Though Bandwidth.com says it built this network and owns it, in today’s world, that doesn’t mean the company laid any cable. Instead, it involves weaving together a system of Internet circuits, IP routing technologies, and connections to other telephone providers. “The hardest part and the longest pull is the interconnections with all of the various [carriers],” Missner says.

The FlexNetwork also offers interfaces that customers can use to write voice applications that take advantage of the network’s features. It can provide its customers with local phone numbers in any part of the U.S., for example.
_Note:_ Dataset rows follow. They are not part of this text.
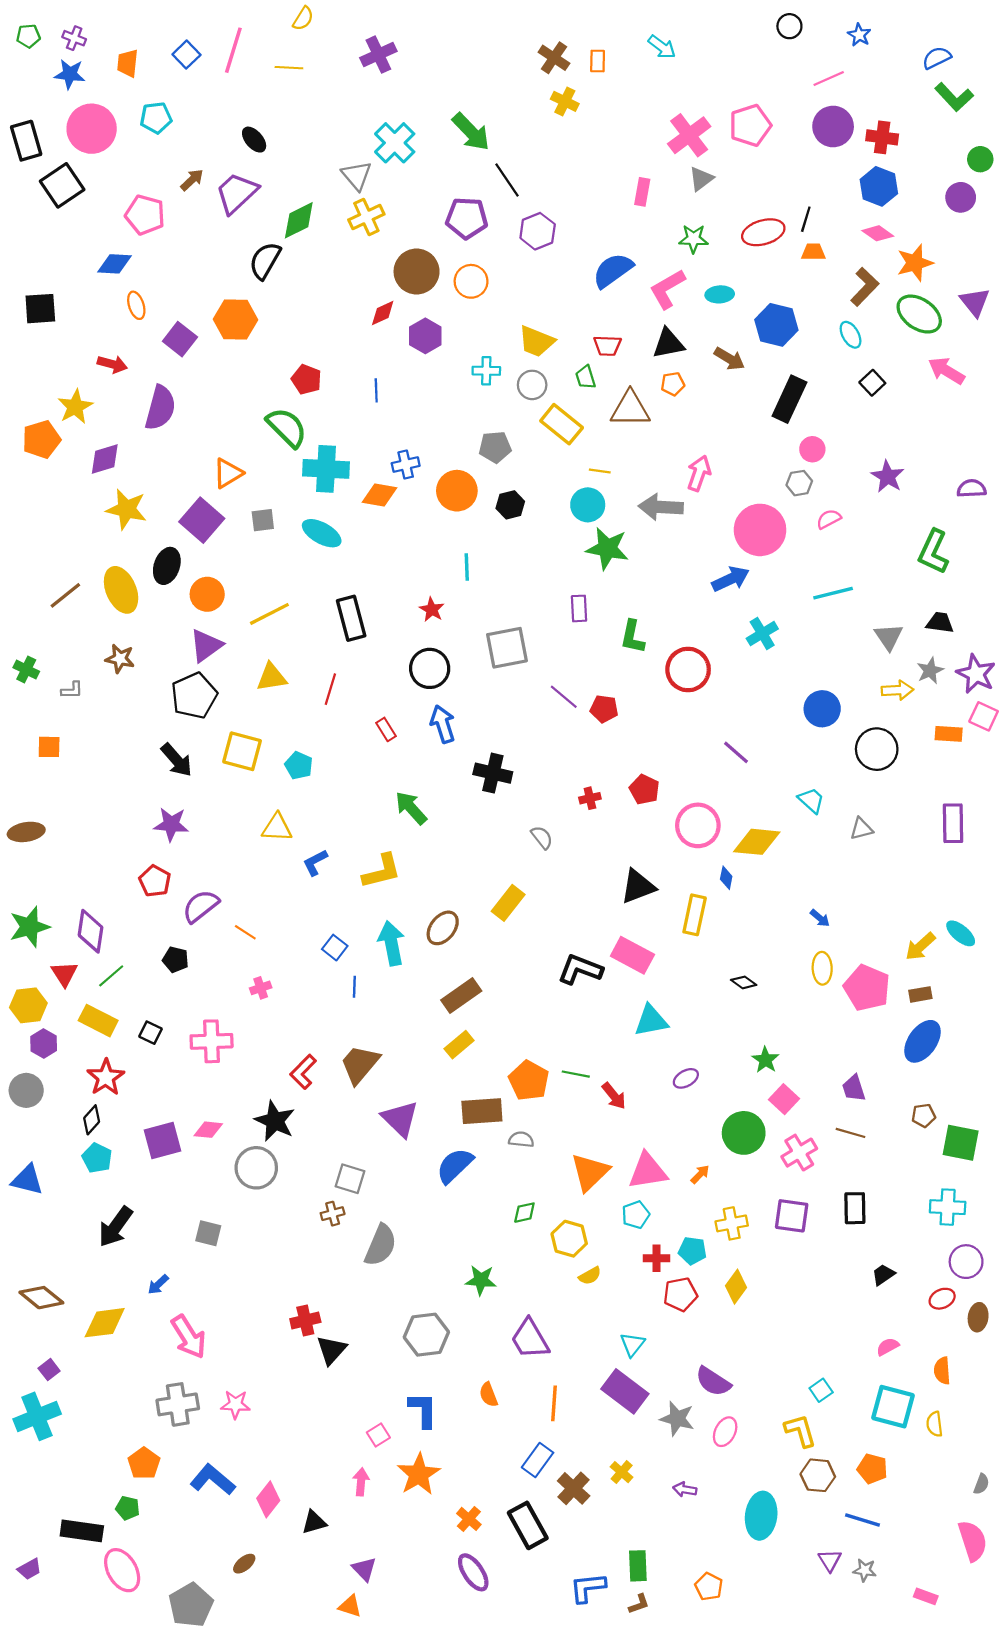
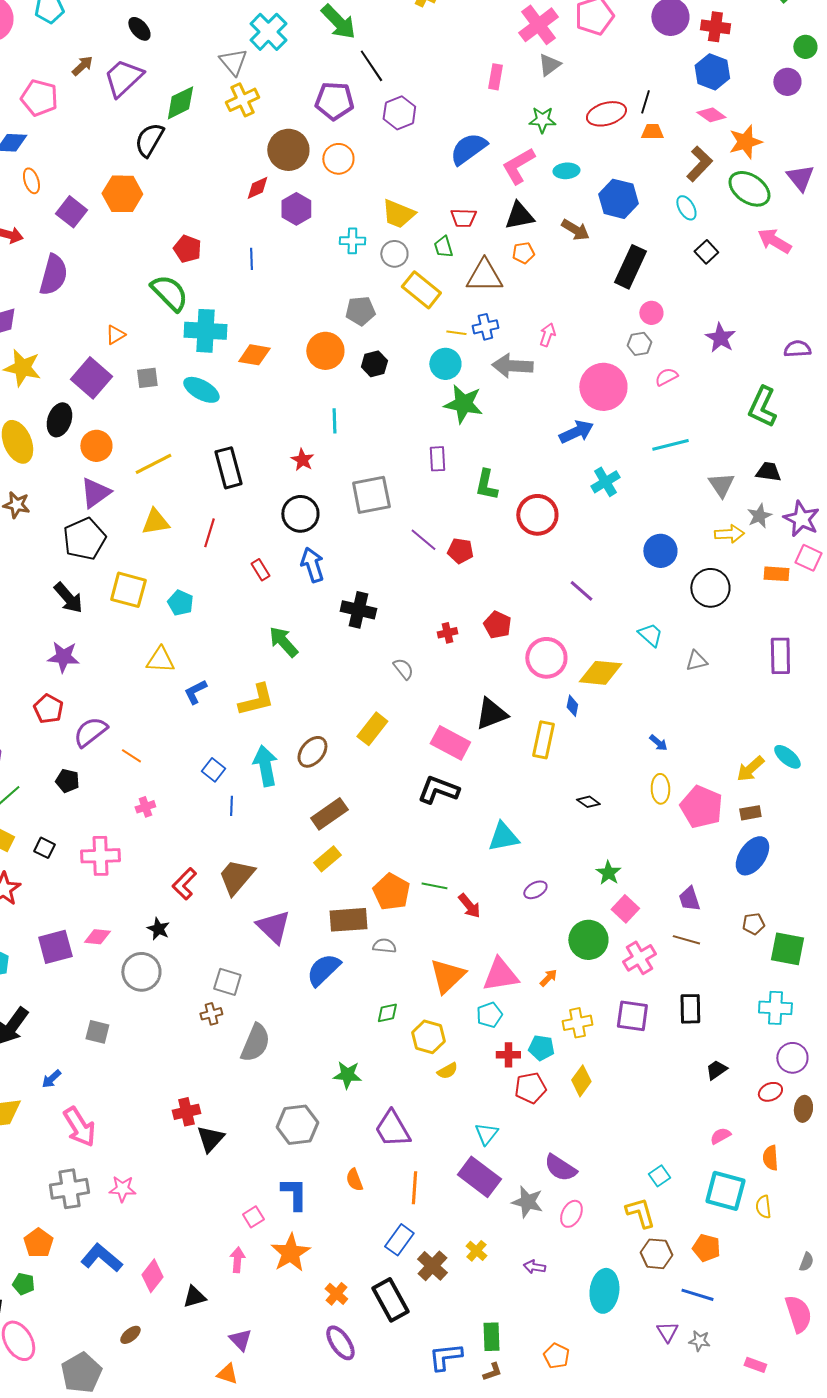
blue cross: (406, 465) -> (485, 327), moved
orange triangle: (228, 473) -> (115, 335), size x0.7
pink arrow: (699, 473) -> (547, 335), size x0.7
pink rectangle: (632, 955) -> (450, 743), moved
black star: (275, 1121) -> (158, 929), size x0.6

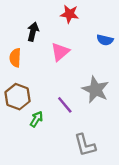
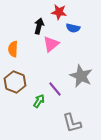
black arrow: (33, 32) -> (39, 26), moved
blue semicircle: (105, 40) -> (73, 28), moved
green arrow: (36, 119) -> (39, 101), moved

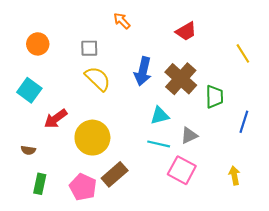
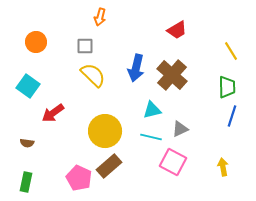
orange arrow: (122, 21) -> (100, 17), moved, turned -120
green trapezoid: (214, 97) -> (227, 87), moved
yellow circle: (92, 138) -> (105, 131), moved
green rectangle: (40, 184) -> (26, 182), moved

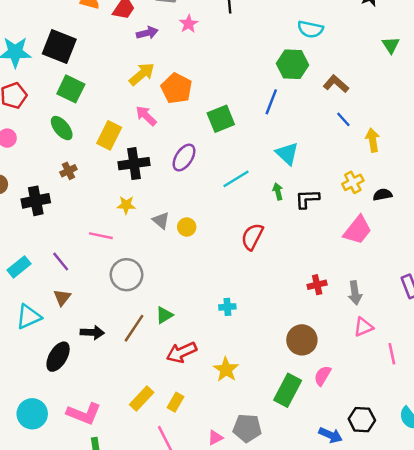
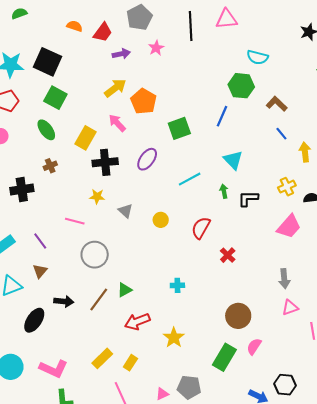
yellow circle: (187, 227) -> (161, 220), moved
red cross: (317, 285) -> (228, 255), moved, turned -35

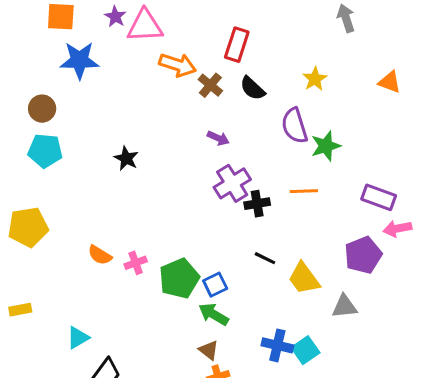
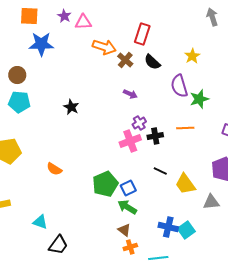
pink triangle: (145, 26) -> (83, 22), size x0.7
purple cross: (232, 183) -> (139, 123), size x0.6
pink cross: (136, 263) -> (130, 141), moved, size x1.5
cyan triangle: (78, 338) -> (40, 222), turned 49

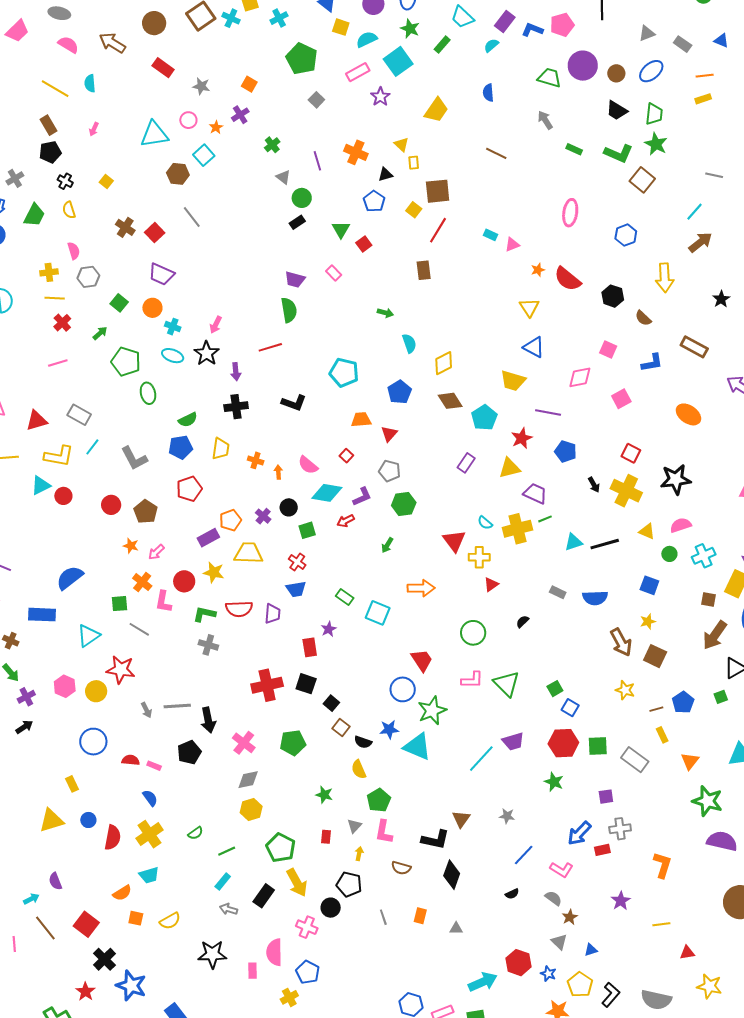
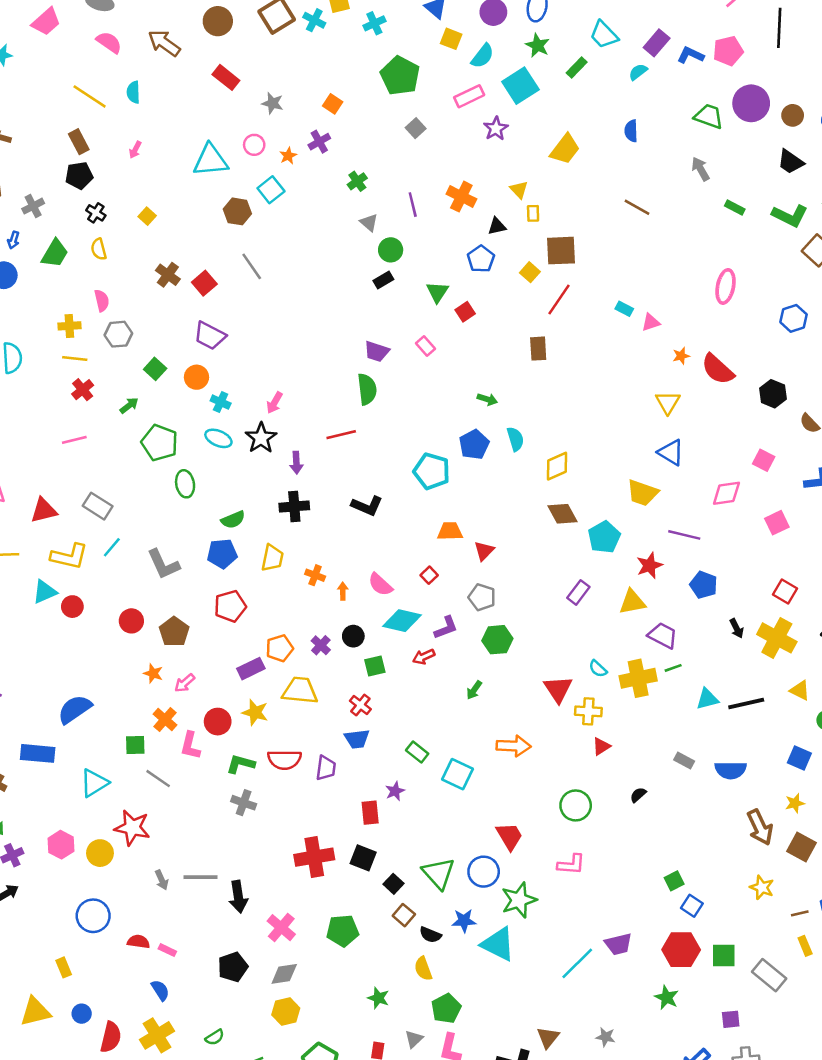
cyan semicircle: (367, 39) -> (483, 56), turned 150
blue pentagon: (399, 392) -> (474, 444), moved
green triangle: (506, 684) -> (438, 873), moved
black pentagon: (189, 752) -> (233, 967), moved

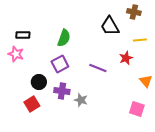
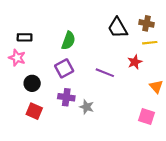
brown cross: (134, 12) -> (147, 23), moved
black circle: (39, 82) -> (32, 83), moved
red square: (32, 104) -> (34, 111), turned -35

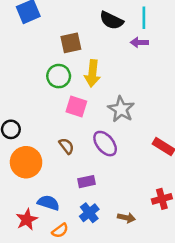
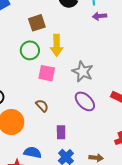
purple arrow: (139, 42) -> (100, 16), moved
purple ellipse: (105, 144) -> (85, 101), moved
purple rectangle: (86, 182) -> (61, 132), turned -72

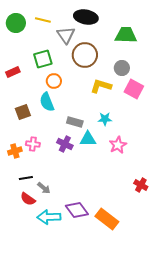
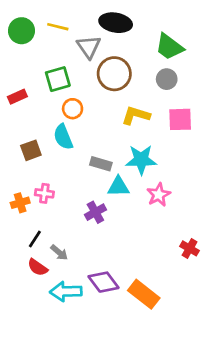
green trapezoid: (126, 35) -> (169, 47), turned -145
gray circle: (122, 68) -> (167, 79), moved
pink square: (134, 89) -> (180, 119), turned -30
cyan star: (105, 119) -> (141, 160), size x1.6
purple cross: (65, 144) -> (95, 212), moved, turned 35
black line: (26, 178) -> (35, 239), turned -48

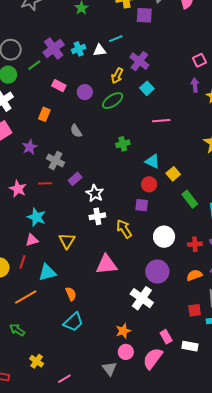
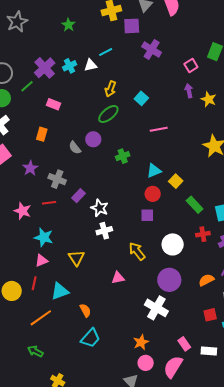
purple cross: (139, 61) -> (152, 50), moved
purple circle: (85, 92) -> (93, 139), moved
cyan triangle: (152, 161) -> (154, 171), turned -42
yellow arrow: (124, 229) -> (137, 251), moved
red cross: (195, 244) -> (203, 234), moved
pink triangle: (106, 265) -> (118, 278), size x0.6

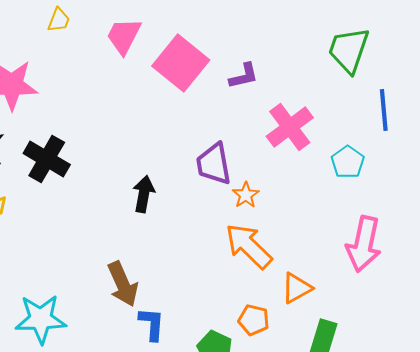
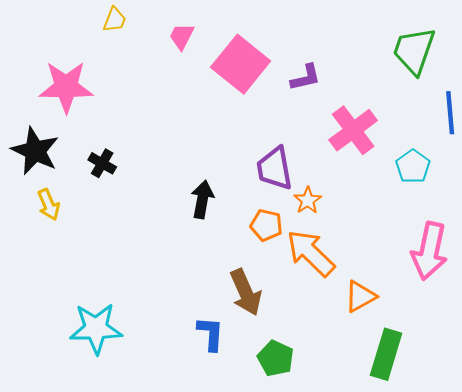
pink trapezoid: (124, 36) -> (182, 36), size x0.7
black cross: (47, 159) -> (102, 163), size x0.6
brown arrow: (123, 284) -> (246, 292), moved
orange pentagon: (254, 320) -> (266, 225), moved

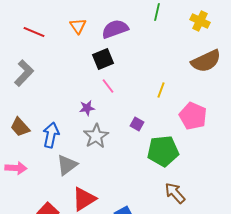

Bandwidth.com makes money by charging customers for those phone numbers, or minutes served.

Missner declined to talk specifically about Google Voice, but FCC filings from earlier this year reveal that Bandwidth.com provides the backbone for the service, which offers users one number that can be used to reach all their phones, and provides a number of additional features such as voice-mail transcription and the ability to receive text messages as e-mails.

Ifbyphone, a phone automation services company based in Skokie, IL, also uses Bandwidth.com’s network. Ifbyphone CEO Irv Shapiro says that the introduction of all-IP networks allows businesses to “treat the telephone like we treat a Web browser.” He explains that, just as companies can build applications that automate services for their customers through a Web browser, similar applications can now be delivered over the phone.

Users have encountered voice applications before, of course, such as the interactive voice response systems used by airlines to provide basic flight information. The difference, Shapiro says, is that in the past, a company would have had to buy a specialized phone switch and hundreds of thousands of dollars in related equipment to offer such an application. VoIP allows similar applications to be delivered over the network, much as cloud computing services are delivered to companies over the Internet.

For VoIP networks, Shapiro notes, “it used to be that the assumption was that the service didn’t have to be as reliable.” Ifbyphone was attracted to the FlexNetwork because of Bandwidth.com’s promises of a robust network, he says.

The company’s claims of reliable nationwide coverage do suggest something “a little unique” for VoIP networks, says Rob Enderle, founder of the research company Enderle Group. “Most VoIP companies provide a centralized service that you can access anyplace, but they’re not in the position to ensure quality of service because the network isn’t theirs,” he says. “If [Bandwidth.com] can actually do that, that would be an advantage for them.”

Enderle adds that IP voice networks enable a variety of features that are otherwise prohibitively complex. They lend themselves, for example, to combining voice mail and e-mail, creating a universal in-box for several phone numbers, or adding lots of users to a conference call. (Hardware limitations can make this difficult on traditional systems.) “In terms of convergence,” he says, “it makes any of those next-generation things vastly easier to do because you’re not trying to juggle an analog network and a data network that for the most part don’t work well together.”

Missner says the company worked to bridge between different types of networks and technologies to create hybrid features such as the ability to send text messages from phones that are considered landlines, or send text messages via instant messaging programs.

“When you think of voice as an application, there’s a lot of innovation that becomes possible,” he says. “Having a pure IP voice network is a catalyst.”